Large Photo Collection

Started by JorgenP, February 07, 2018, 08:33:14 AM

Previous topic - Next topic

JorgenP

Hi Mario -   Testing the 30-day trial version of the product. -- So far I like it...

One question:   I have a large (about 450,000  photos and videos) collection  spanning 15 over years, and continuously growing (thousands of pictures per year) . 

Currently they are neatly organized in folders, by year and then activities within each. 

Looking at IMatch to  help catalog and manage by  assigning  keywords, and easily create virtual collections ...

I've seen all your videos, so I know it can be done for smaller collections, but
What do you recommend for a large collection / catalog  like mine?

Many thanks!
Jorgen

Mario

I don't have any special recommendations. 500,000 files is quite a lot of files (many stock photo agencies get by with less) but IMatch can handle this.

It is paramount to store your database on your fastest disk (SSD if possible).
Adding 500,000 files in one "go" will cause a massive amount of stress on the system.
This also increases the risk of IMatch, ExifTool, one of the many 3rd party image libraries or WIC codecs to show stress issues caused by tiny memory leaks or small glitches which don't show up until you process 50,000 files in one run.
In an image library that large there is also a good chance that a few (or even many) files are corrupted or have damaged metadata (depending on the software you used over the past 15 years).

Batch Process

The solution to all this is simple: Work in batches. Don't throe all your folders at once into IMatch. Add your files in batches of, say, 50,000 files at a time.
Then close IMatch, make a backup copy of your database, restart IMatch and add the next batch of 50,000 files.

Note: You can always close IMatch, even when it is currently processing files. IMatch will just continue where it stopped when you start it the next time.

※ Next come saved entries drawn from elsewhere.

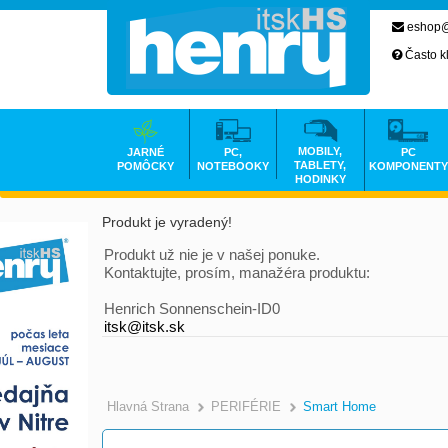
eshop@
Často k
MOBILY,
JARNÉ
PC,
PC
TABLETY,
POMÔCKY
NOTEBOOKY
KOMPONENTY
HODINKY
Produkt je vyradený!
Produkt už nie je v našej ponuke.
Kontaktujte, prosím, manažéra produktu:
Henrich Sonnenschein-ID0
itsk@itsk.sk
Hlavná Strana
PERIFÉRIE
Smart Home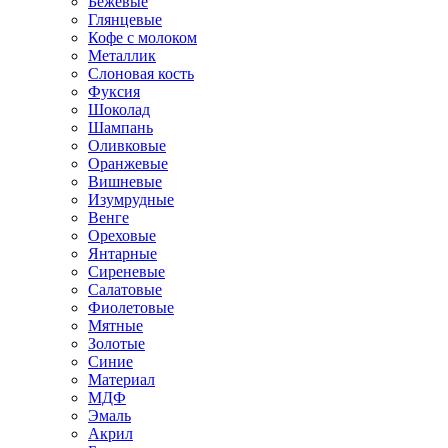
Бежевые
Глянцевые
Кофе с молоком
Металлик
Слоновая кость
Фуксия
Шоколад
Шампань
Оливковые
Оранжевые
Вишневые
Изумрудные
Венге
Ореховые
Янтарные
Сиреневые
Салатовые
Фиолетовые
Мятные
Золотые
Синие
Материал
МДФ
Эмаль
Акрил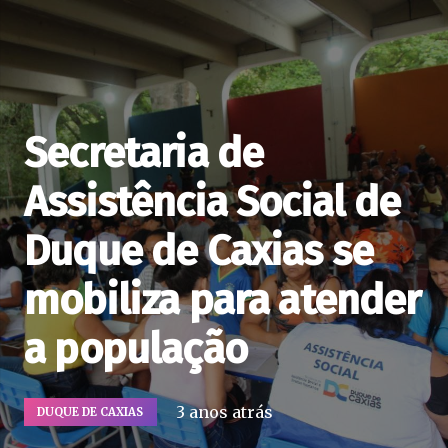
Secretaria de
Assistência Social de
Duque de Caxias se
mobiliza para atender
a população
3 anos atrás
DUQUE DE CAXIAS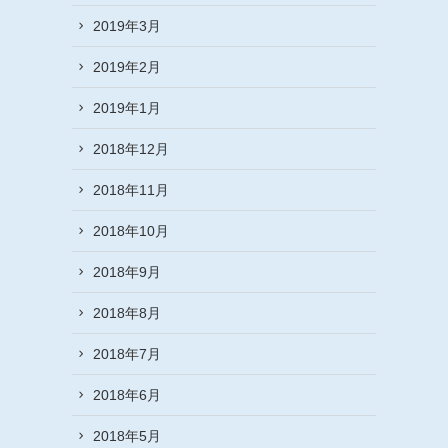
2019年3月
2019年2月
2019年1月
2018年12月
2018年11月
2018年10月
2018年9月
2018年8月
2018年7月
2018年6月
2018年5月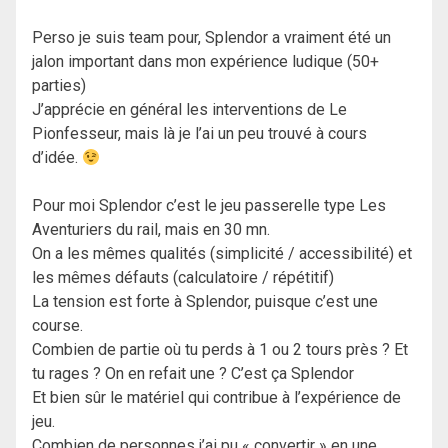
Perso je suis team pour, Splendor a vraiment été un
jalon important dans mon expérience ludique (50+
parties)
J’apprécie en général les interventions de Le
Pionfesseur, mais là je l’ai un peu trouvé à cours
d’idée.
Pour moi Splendor c’est le jeu passerelle type Les
Aventuriers du rail, mais en 30 mn.
On a les mêmes qualités (simplicité / accessibilité) et
les mêmes défauts (calculatoire / répétitif)
La tension est forte à Splendor, puisque c’est une
course.
Combien de partie où tu perds à 1 ou 2 tours près ? Et
tu rages ? On en refait une ? C’est ça Splendor
Et bien sûr le matériel qui contribue à l’expérience de
jeu.
Combien de personnes j’ai pu « convertir » en une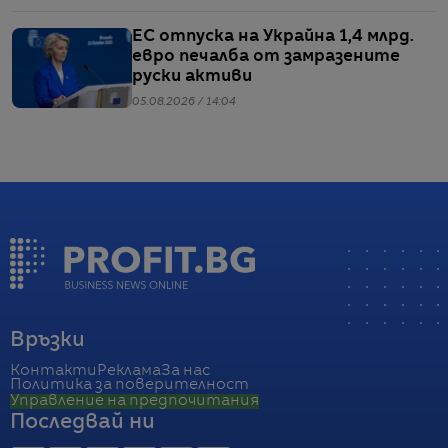
ЕС отпуска на Украйна 1,4 млрд.
евро печалба от замразените
руски активи
05.08.2026 / 14:04
Връзки
Контакти
Реклама
За нас
Политика за поверителност
Управление на предпочитания
Последвай ни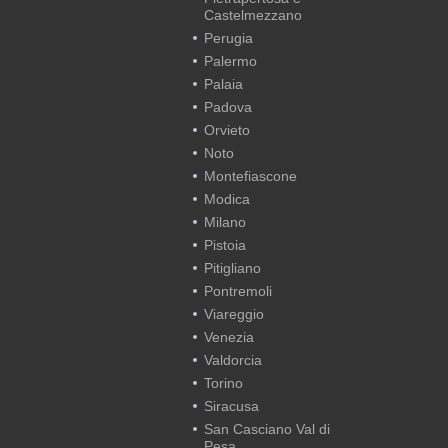
Castelmezzano
Perugia
Palermo
Palaia
Padova
Orvieto
Noto
Montefiascone
Modica
Milano
Pistoia
Pitigliano
Pontremoli
Viareggio
Venezia
Valdorcia
Torino
Siracusa
San Casciano Val di
Pesa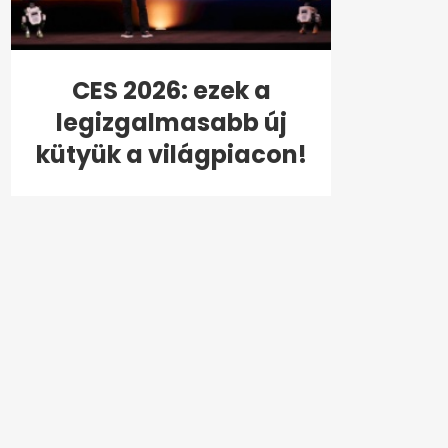
CES 2026: ezek a
legizgalmasabb új
kütyük a világpiacon!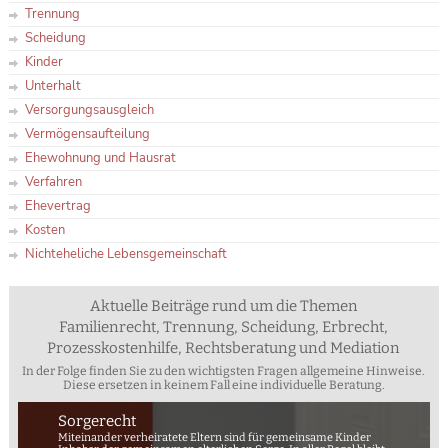
Trennung
Scheidung
Kinder
Unterhalt
Versorgungsausgleich
Vermögensaufteilung
Ehewohnung und Hausrat
Verfahren
Ehevertrag
Kosten
Nichteheliche Lebensgemeinschaft
Aktuelle Beiträge rund um die Themen
Familienrecht, Trennung, Scheidung, Erbrecht,
Prozesskostenhilfe, Rechtsberatung und Mediation
In der Folge finden Sie zu den wichtigsten Fragen allgemeine Hinweise.
Diese ersetzen in keinem Fall eine individuelle Beratung.
Sorgerecht
Miteinander verheiratete Eltern sind für gemeinsame Kinder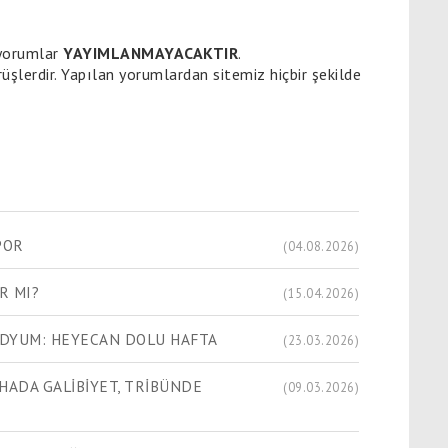
 yorumlar
YAYIMLANMAYACAKTIR
.
üşlerdir. Yapılan yorumlardan sitemiz hiçbir şekilde
POR
(04.08.2026)
R MI?
(15.04.2026)
ADYUM: HEYECAN DOLU HAFTA
(23.03.2026)
HADA GALİBİYET, TRİBÜNDE
(09.03.2026)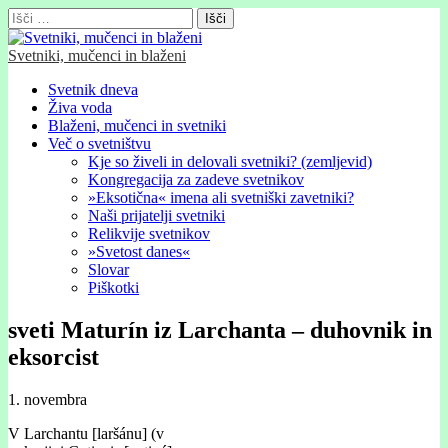
Išči:
Svetniki, mučenci in blaženi
Glavni
Skip
Svetnik dneva
to
Živa voda
meni
content
Blaženi, mučenci in svetniki
Več o svetništvu
Kje so živeli in delovali svetniki? (zemljevid)
Kongregacija za zadeve svetnikov
»Eksotična« imena ali svetniški zavetniki?
Naši prijatelji svetniki
Relikvije svetnikov
»Svetost danes«
Slovar
Piškotki
sveti Maturín iz Larchanta – duhovnik in
eksorcist
1. novembra
V Larchantu [laršánu] (v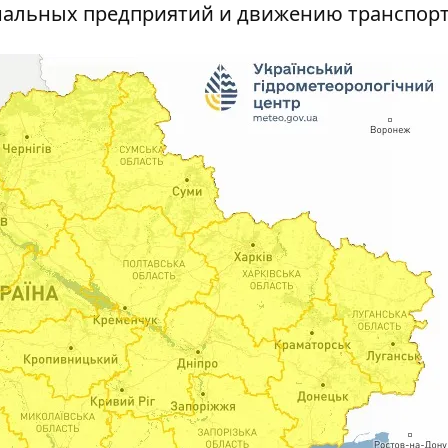
нальных предприятий и движению транспорт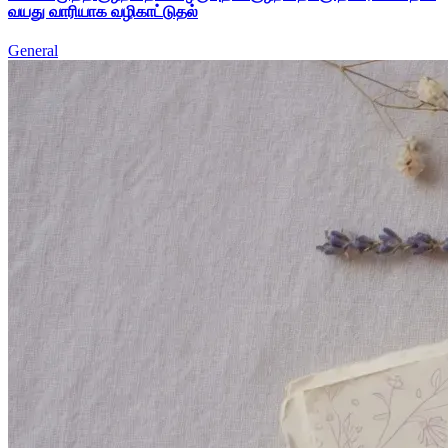
வயது வாரியாக வழிகாட்டுதல்
General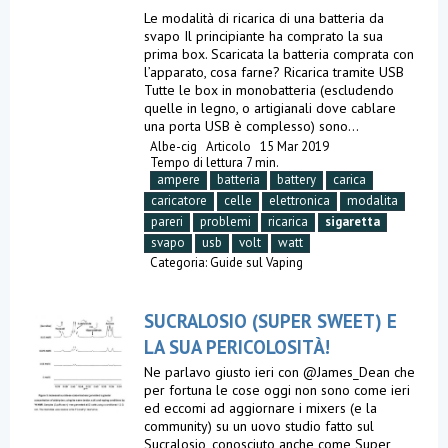
Le modalità di ricarica di una batteria da
svapo Il principiante ha comprato la sua
prima box. Scaricata la batteria comprata con
l’apparato, cosa farne? Ricarica tramite USB
Tutte le box in monobatteria (escludendo
quelle in legno, o artigianali dove cablare
una porta USB è complesso) sono...
Albe-cig
Articolo
15 Mar 2019
Tempo di lettura 7 min.
ampere
batteria
battery
carica
caricatore
celle
elettronica
modalita
pareri
problemi
ricarica
sigaretta
svapo
usb
volt
watt
Categoria:
Guide sul Vaping
SUCRALOSIO (SUPER SWEET) E
LA SUA PERICOLOSITÀ!
Ne parlavo giusto ieri con @James_Dean che
per fortuna le cose oggi non sono come ieri
ed eccomi ad aggiornare i mixers (e la
community) su un uovo studio fatto sul
Sucralosio, conosciuto anche come Super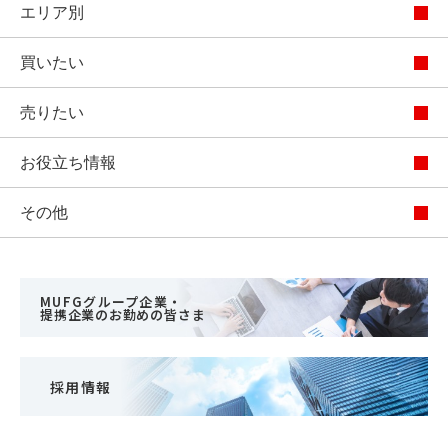
エリア別
買いたい
売りたい
お役立ち情報
その他
MUFGグループ企業・
提携企業のお勤めの皆さま
採用情報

Diagnosing and Handling Problems with your Files

In case IMatch crashes, your database will not be harmed. You can just restart it. But before you restart it, make a copy of the IMatch log file (IMATCH6_LOG.TXT in your TEMP folder). When you open the file in Notepad and scroll to the end, you see the file name(s) of the file(s) causing the crash in most cases. Removing these files from the folder or re-saving them in the original application usually solves the problem. Then restart IMatch and let it continue.

More info about the log file is available in the IMatch help. Search the help index for the term log file.

This is the best method to initially process such a large library. Depending on the size of your files, the file type and the computer speed, expect this process to take one to several days.

Metadata Write-back

When IMatch ingests your files it produces a high-quality, complete and standard-compliant XMP metadata record from existing metadata in your files. This record is stored in the IMatch database and used everywhere in IMatch. To make this metadata available to other applications, it has to be written back to the original image file (or XMP sidecar file for RAW files, videos, ...). This process can take a long time (estimate about 1 second per file). IMatch allows you to do this in batches, at your convenance.

JorgenP

Thank you so very much for the detailed response!

It took about 90 minutes to import and process the first 25,000 photos.

Currently the files reside inside a  dedicated USB 3.0  1TB drive --   
     I definitely need to switch to an SSD if I am going to be doing this.

Again thank you for the response and help!

Cheers!

Mario

QuoteCurrently the files reside inside a  dedicated USB 3.0  1TB drive --   
     I definitely need to switch to an SSD if I am going to be doing this.

90 minutes is not bad for 25,000 files.
The data storage used for the images is not that important. But using a SSD for the IMatch database is a massive performance boost.
Also make sure that your virus-checker has an exclusion for the entire folder containing the IMatch database.